April 14, 2010 – the Library of Congress announces that it is acquiring for its collections all public tweets since Twitter started in 2006.  A library official observes of the acquisition, “this is our national archives.”

Um, no. That would be the National Archives and Records Administration. The agency that has national archives as part of its actual name.

Tweeting archivists react quickly. Suggestions fly that NARA use the confusion over its role and LOC’s role as a learning opportunity.   Done.   Paul Wester, NARA’s director of Modern Records Programs, posts a response on Records Express. AOTUS David Ferriero quickly follows with one on his blog.

Both effectively explain that NARA takes in the permanently valuable records of the federal government. Twitter is not governmental so the entire collection of public tweets is not eligible for acquisition by NARA.  There are units within the federal government that send out tweets for outreach.  NARA will grab ’em if appropriate.  So far, so good.

Ferriero observes that “If you are anything like me, you don’t really care what someone had for breakfast.”  But then he goes on to nicely describe how the preserved records of everyday life can bring the past to life.   Mission of clarification accomplished?  Almost. 

Because wait, there’s more! (OK. DeeDee on my mind. Why not.)  Ferriero focuses on ordinary daily actions.  But users have gone way beyond talking about breakfast. They share (and sometimes make) fast-breaking news around the world.  They use Twitter to organize and react.  And share knowledge. Wondering how a conference presentation is going over? Check out the tweets. There’s no better way to get an immediate sense of a presenter’s main points and how listeners are reacting.  And then there are the other things people have mentioned about Twitter, such as the potential to study popular culture and personal and professional interactions.

But overall, good rapid response by NARA.   Main thing missing or buried in the posts by Ferriero and Wester?  Legal compliance.  NARA takes in records that are administered under federal statutes and executive orders.  Those compliance issues affect Mother NARA’s own records, too. Oh yeah, baby. From the moment Ferriero sends out an email or creates a document or spreadsheet, it has the potential to end up in Record Group 64.

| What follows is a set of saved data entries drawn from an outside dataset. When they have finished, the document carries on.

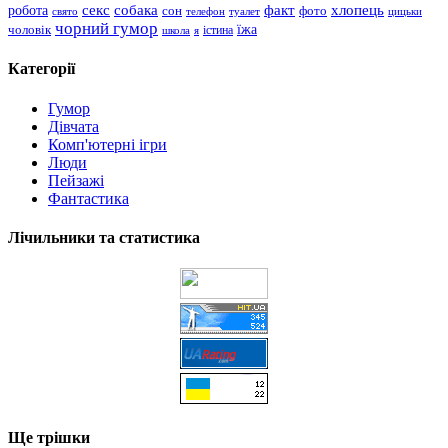
хлопець
робота
секс
собака
факт
сон
фото
свято
телефон
туалет
цицьки
чорний гумор
чоловік
їжа
школа
я
істина
Категорії
Гумор
Дівчата
Комп'ютерні ігри
Люди
Пейзажі
Фантастика
Лічильники та статистика
Ще трішки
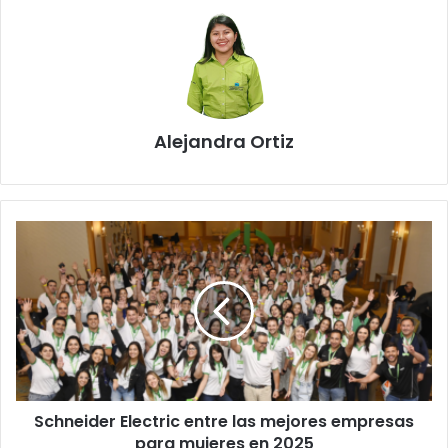
Alejandra Ortiz
Schneider
Electric
entre
las
mejores
empresas
para
mujeres
en
Schneider Electric entre las mejores empresas
2025
para mujeres en 2025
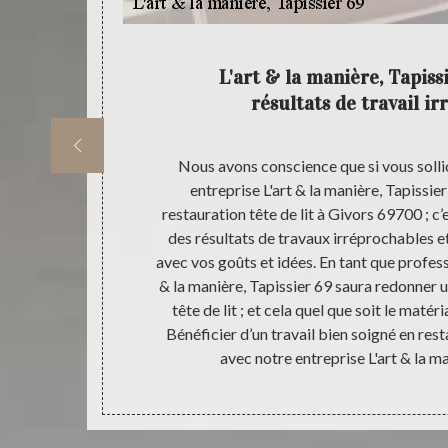
ière,
L'art & la manière, Tapiss
résultats de travail i
rience à notre
Nous avons conscience que si vous sollic
9 est le
entreprise L'art & la manière, Tapissie
ion de tête de
restauration tête de lit à Givors 69700 ; c
 la manière,
des résultats de travaux irréprochables et
s ; et pourra
avec vos goûts et idées. En tant que profess
 un nouveau
& la manière, Tapissier 69 saura redonner u
 de changer
tête de lit ; et cela quel que soit le maté
me dans votre
Bénéficier d’un travail bien soigné en rest
sier 69.
avec notre entreprise L'art & la ma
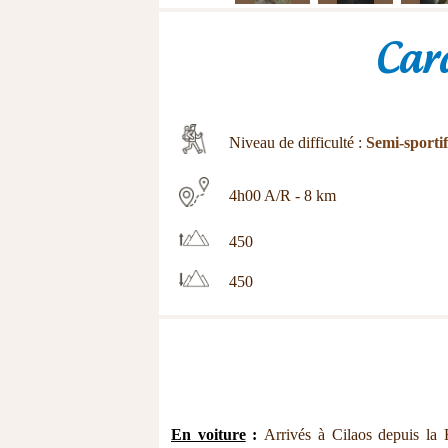
Car
Niveau de difficulté :
Semi-sportif
4h00 A/R - 8 km
450
450
En voiture
:
Arrivés à Cilaos depuis la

LOC’s archives side consists of donated records.  Personal records outside NARA’s reach.  No records life cycle on-your-mind from the moment your fingers hit the keyboard.  (Not that it always is in Govland, either.)  “They” aren’t telling you to do anything. Free will. Keep and toss as you wish. Then ask LOC, “ya want it?” Big difference. Huge, really.  But that’s another blog posting. Maybe.